Max carries a Remington 870 when he and Jim Goose inspect the aftermath of the attacked couple.
Looking at how the forend doesn't go all the way up to the front of the magazine tube I'm thinking Mossberg 500? --Predator20 04:12, 29 August 2009 (UTC)
I think Predator20 is right. --Mauser 03:42, 16 October 2009 (UTC)
The first screencap, when they find Johnny and the girl, looks like Goose has a Model 28 drawn. --Maxman 16:36 2 January 2013 (EST)
Model 28?
This revolver doesn't look like a Model 28. It has fixed sights. Rafa.
- That is a weird specimen. It appears to have the Baughman front ramp sight and the ejector rod lug. I have to say that it is definitely a S&W N frame and the cylinder looks like it's a 44 caliber cylinder. Also the barrel appears not to have the distinctive taper shape that you see with the 38/357 N frames or the 44 special N frames. Plus the bore looks to be larger than the 38/357.

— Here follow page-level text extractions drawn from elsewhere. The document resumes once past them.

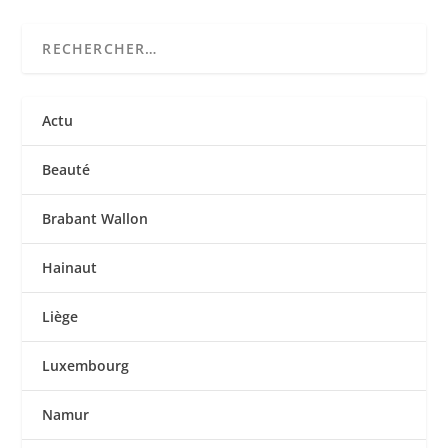
Actu
Beauté
Brabant Wallon
Hainaut
Liège
Luxembourg
Namur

- From that one screencap all I can guess is that it's some type of parts or hybrid revolver made up from one of the S&W Military (fixed sights) 44 N frames with the heavy 44 magnum barrel put on it. Now this is an Australian movie and it's my understanding that the Australians have a very strong custom gun industry. Even before the gun grabbing craze of the mid-90's I understand that it was always difficult and expensive for Australian gun-owners to get hold of new U.S. made handguns (Australians please weigh in here) so they've become very adept at adapting what they have to meet their needs. Whereas American gunowners might go to a custom shop or just buy another model that meets some required or percieved need. Perhaps we're looking at one of those type of revolvers and it found it's way into the movie. But I need a better screencap and I don't own this movie.--Jcordell 14:43, 21 January 2011 (UTC)

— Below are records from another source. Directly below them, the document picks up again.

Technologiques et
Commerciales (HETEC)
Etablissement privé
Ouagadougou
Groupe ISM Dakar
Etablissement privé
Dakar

I'm not sure the cylinder even revolves. Max Deployment (talk) 16:00, 7 June 2015 (EDT)
Wasn't is awesome...
...when movies had shoe string budgets and had to rely on quality actors and scripts, instead of expensive special effects, to be good? Spartan198 (talk) 05:17, 10 February 2013 (EST)
That's what made the Post Apocalypse genre so popular. Because even in the genre itself you have to be "shoe-string" to even survive a post-nuclear or post-disaster world. I really think this film and the entire franchise is a real piece of art that deserves ALOT more credit and more light. Mad Max has really coined the post-apoc theme and without it then other followers like Wasteland and Fallout and many other films would have not existed. The bombing of Hiroshima and Nagasaki really did brought out new changes for better and worse (Mostly worse).-The Gunslinger 3 (talk) 00:11, 1 September 2013 (EDT)
New info on Max's sawn-off
From a friend of a friend:
"As for the shotgun, in my research I found that Australia was importing these Spanish made shotguns during the '70s and early '80s. The distinctive feature is the thin white ring that is in the bottom of the handle. This is standard to the ZH (Zabala Hermanos) Bentley 10 series. That and the area where the metal receiver meets the wooden stock. This area is unique this this shotgun."